Sunday, August 3, 2014

Dining Etiquette: The Tale Of The Knife And Fork

I watch a few of those Masterchef TV shows.   It’s an English franchise, with spin-offs made in Australia and Canada.  So the dining conventions are European, and I see a lot of the judges holding their cutlery in the preferred European fashion, with the knife in the right hand and the fork, upside down, in the left.  It’s ridiculous. 

To watch these people, who presumably have a lot of experience with the knife and fork so deployed, attempting awkwardly to find their mouths with a load of carefully crushed peas and mashed potatoes balanced on the bottom of an upturned fork held in the non-dominant hand is usually cringeworthy and often hilarious. 

I am assured by an English friend that the lefties among them fare no better, being constrained by fashion to hold their knives in their left hands and their forks with similar difficulties in their right hands.  I could not say with any certainly where this trend began.  Not too long ago, most Europeans ate with one utensil, probably a spoon.  The fork is a somewhat recent invention.  Just watch one of those movies about Henry VIII and watch him go at it with his hands and maybe a knife.  It may have something to do with a perceived necessity to hold the knife in one’s dominant hand, but whether that is because one needs to apply a surgeon’s grace to one’s meat cutting, or whether the knife must always be available for self-defense, is anyone’s guess.

> _EXTRACTED MATERIAL_
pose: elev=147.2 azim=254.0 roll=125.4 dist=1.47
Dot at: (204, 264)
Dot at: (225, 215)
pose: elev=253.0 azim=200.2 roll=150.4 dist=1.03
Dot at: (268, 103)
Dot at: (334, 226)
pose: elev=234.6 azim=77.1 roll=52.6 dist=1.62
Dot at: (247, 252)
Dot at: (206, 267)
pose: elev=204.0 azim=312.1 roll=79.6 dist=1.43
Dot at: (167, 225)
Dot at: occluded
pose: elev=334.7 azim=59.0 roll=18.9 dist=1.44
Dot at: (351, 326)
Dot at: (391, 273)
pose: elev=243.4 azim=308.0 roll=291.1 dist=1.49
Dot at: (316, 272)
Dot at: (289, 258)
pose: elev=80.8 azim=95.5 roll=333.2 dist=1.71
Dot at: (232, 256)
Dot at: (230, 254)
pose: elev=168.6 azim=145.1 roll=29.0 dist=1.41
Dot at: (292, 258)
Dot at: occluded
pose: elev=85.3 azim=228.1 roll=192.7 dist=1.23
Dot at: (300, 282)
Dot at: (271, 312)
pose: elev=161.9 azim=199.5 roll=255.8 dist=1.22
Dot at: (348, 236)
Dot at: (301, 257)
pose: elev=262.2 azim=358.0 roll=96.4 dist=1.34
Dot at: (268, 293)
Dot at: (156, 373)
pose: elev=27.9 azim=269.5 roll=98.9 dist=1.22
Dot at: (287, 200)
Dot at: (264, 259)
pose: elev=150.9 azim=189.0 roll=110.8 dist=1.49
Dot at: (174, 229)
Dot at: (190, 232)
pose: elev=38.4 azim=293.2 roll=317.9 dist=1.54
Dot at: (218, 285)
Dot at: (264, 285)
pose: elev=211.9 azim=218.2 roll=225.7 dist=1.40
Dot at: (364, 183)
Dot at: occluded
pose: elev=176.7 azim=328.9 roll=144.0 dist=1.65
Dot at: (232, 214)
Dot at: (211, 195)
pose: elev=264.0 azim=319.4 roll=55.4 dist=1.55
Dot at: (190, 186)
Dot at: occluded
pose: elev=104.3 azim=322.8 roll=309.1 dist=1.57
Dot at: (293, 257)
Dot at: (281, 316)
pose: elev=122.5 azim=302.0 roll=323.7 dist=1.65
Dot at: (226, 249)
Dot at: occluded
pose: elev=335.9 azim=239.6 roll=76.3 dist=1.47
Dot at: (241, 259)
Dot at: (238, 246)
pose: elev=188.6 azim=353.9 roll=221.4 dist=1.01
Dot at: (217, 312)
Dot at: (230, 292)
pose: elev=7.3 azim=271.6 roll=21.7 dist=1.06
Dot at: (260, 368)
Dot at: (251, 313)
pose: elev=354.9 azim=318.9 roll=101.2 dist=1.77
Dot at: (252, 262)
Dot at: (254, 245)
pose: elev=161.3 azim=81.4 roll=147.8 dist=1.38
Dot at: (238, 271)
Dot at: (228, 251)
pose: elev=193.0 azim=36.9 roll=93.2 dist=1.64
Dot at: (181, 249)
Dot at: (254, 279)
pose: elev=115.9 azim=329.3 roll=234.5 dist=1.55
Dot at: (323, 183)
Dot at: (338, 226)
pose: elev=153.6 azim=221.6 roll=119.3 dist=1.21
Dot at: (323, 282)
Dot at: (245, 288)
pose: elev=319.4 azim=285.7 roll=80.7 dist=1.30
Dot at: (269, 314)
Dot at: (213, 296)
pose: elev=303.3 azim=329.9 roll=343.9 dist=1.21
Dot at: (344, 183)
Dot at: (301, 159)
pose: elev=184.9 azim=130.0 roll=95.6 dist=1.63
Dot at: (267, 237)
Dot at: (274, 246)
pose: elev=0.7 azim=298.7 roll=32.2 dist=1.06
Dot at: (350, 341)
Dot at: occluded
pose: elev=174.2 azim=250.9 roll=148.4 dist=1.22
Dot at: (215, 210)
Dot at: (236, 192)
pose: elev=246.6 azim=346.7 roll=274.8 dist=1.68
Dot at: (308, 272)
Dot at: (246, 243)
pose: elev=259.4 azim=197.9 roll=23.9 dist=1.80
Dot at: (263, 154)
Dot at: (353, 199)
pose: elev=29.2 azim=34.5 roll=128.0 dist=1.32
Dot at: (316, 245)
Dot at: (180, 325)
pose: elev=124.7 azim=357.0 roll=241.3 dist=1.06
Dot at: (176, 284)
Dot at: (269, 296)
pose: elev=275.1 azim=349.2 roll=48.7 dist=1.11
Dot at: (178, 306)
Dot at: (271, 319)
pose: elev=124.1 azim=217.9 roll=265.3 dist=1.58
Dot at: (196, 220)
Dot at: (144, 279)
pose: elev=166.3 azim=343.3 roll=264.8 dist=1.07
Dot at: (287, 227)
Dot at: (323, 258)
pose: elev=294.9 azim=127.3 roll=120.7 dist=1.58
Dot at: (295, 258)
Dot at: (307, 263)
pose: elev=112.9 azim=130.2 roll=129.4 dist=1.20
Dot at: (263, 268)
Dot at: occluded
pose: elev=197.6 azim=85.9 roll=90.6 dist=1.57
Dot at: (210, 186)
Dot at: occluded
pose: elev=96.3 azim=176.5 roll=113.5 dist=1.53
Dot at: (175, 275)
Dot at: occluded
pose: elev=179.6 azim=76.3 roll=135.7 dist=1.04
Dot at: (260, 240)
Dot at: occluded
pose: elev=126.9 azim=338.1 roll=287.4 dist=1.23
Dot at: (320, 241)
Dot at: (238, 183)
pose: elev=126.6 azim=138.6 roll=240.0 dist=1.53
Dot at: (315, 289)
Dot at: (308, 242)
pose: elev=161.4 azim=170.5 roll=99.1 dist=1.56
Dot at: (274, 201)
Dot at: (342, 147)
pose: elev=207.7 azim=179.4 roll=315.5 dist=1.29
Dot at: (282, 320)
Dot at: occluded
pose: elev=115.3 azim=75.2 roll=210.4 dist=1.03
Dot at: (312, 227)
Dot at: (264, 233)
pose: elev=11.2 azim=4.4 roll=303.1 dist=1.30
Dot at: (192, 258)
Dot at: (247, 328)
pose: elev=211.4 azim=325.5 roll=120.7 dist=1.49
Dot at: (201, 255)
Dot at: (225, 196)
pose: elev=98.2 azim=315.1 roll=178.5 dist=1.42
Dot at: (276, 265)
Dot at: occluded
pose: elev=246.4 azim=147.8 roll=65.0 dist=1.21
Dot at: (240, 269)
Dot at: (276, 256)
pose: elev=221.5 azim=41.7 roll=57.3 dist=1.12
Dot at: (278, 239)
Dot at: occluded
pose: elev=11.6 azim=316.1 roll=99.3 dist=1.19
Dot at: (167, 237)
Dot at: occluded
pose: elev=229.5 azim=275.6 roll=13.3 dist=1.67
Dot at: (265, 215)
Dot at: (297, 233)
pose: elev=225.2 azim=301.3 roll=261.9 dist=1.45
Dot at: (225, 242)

> _TASK REQUIREMENTS_
#1 In the dining etiquette post, where were the spin-offs of the Masterchef franchise made?
#2 Continue the dining etiquette post about the knife and fork, starting after its last sentence.

> _NUMBERED RESPONSES_
#1 Australia and Canada.

#2
The gourmands who judge these cooking shows should by this time have acquired some facility for both of the skills required with the fork, in the first place the balancing of the food on the convex bottom side of the fork, and in the second place, that of not spearing one’s cheek with the tines of the fork.  They are certainly game enough, but to me they look a lot like the Chinese tourists that I often see in the breakfast rooms at South East Asian hotels.  Many of these Chinese adventurers have obviously never used a fork before, maybe never even seen one.   They spear something, a piece of fruit or something, and then staring cross-eyed at the payload they very carefully more the food towards their mouths.  They do it with their right hands, by the way, and that alone makes them seem more reasonable in these matters than the Europeans.
South East Asian countries seem to me to be the most practical in the matter of dining etiquette.  All meals are rice based, and all meals are prepared so that the dish can be eaten with a spoon, held in the right hand.  A fork is held in the left hand and it is used almost exclusively for moving food onto the spoon.  The knives are all left in the kitchen. 

Europeans love to make fun of Americans, they love to act like we’re all so stupid and provincial.  They mock us for switching our knives and forks back and forth constantly while eating.  I guess a lot of Americans do eat in this fashion, choosing to both cut food and place food in their mouths with their dominant hand.  Be it a foolish custom or not, it has the advantage of allowing for the greatest degree of control for both instruments.  It seems to me that most Americans could place a forkful of food in their mouths with their eyes closed.  Try that left handed.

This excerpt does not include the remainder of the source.